(Beginning of Material for the task)

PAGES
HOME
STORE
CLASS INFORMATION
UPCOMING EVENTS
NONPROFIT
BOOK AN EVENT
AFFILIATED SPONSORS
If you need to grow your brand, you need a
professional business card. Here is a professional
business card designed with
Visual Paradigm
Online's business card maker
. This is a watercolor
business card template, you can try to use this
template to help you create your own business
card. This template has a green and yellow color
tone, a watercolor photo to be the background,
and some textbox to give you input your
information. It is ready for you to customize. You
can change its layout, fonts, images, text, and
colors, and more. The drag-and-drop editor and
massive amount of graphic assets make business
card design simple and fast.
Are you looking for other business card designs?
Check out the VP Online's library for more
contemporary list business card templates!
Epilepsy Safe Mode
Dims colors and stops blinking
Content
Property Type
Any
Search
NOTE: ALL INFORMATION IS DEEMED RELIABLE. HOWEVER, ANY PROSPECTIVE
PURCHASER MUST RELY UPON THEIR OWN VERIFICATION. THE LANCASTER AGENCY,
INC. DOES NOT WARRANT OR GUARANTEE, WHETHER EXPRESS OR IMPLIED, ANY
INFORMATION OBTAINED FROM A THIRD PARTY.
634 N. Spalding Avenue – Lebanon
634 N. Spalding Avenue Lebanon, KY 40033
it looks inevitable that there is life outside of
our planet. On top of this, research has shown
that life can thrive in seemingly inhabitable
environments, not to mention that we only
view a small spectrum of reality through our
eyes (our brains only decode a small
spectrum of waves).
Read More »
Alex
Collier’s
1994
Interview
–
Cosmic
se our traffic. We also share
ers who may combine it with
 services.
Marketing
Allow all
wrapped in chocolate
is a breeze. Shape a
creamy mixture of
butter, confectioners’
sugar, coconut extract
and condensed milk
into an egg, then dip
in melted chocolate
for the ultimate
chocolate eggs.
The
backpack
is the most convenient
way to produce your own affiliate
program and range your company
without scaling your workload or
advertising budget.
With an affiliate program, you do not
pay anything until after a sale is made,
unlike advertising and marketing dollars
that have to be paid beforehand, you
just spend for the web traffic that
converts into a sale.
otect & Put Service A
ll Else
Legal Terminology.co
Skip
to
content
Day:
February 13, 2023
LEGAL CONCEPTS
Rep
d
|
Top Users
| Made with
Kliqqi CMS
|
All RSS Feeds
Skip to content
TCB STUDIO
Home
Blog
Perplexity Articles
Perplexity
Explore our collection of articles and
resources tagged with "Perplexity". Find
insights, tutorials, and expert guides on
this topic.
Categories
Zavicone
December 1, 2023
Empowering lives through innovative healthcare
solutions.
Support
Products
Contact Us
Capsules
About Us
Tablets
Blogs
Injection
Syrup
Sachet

(End of Material for the task)

* **Action item**: Copy out all lines from the records where the word "business" appears.

* **Output for this task**:
professional business card. Here is a professional
business card designed with
Online's business card maker
business card template, you can try to use this
template to help you create your own business
massive amount of graphic assets make business
Are you looking for other business card designs?
contemporary list business card templates!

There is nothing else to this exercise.